● Stored items:
'''
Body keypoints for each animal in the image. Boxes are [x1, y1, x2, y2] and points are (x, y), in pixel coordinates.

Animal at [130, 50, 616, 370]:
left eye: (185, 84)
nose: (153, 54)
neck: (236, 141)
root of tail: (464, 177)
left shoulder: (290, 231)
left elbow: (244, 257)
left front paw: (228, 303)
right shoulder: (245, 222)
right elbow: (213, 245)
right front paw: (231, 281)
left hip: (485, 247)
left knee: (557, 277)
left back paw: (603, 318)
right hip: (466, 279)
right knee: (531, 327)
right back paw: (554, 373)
'''
● Problem: Lines containing the word "left" are to be pulled from the records and copied.

● Answer box:
left eye: (185, 84)
left shoulder: (290, 231)
left elbow: (244, 257)
left front paw: (228, 303)
left hip: (485, 247)
left knee: (557, 277)
left back paw: (603, 318)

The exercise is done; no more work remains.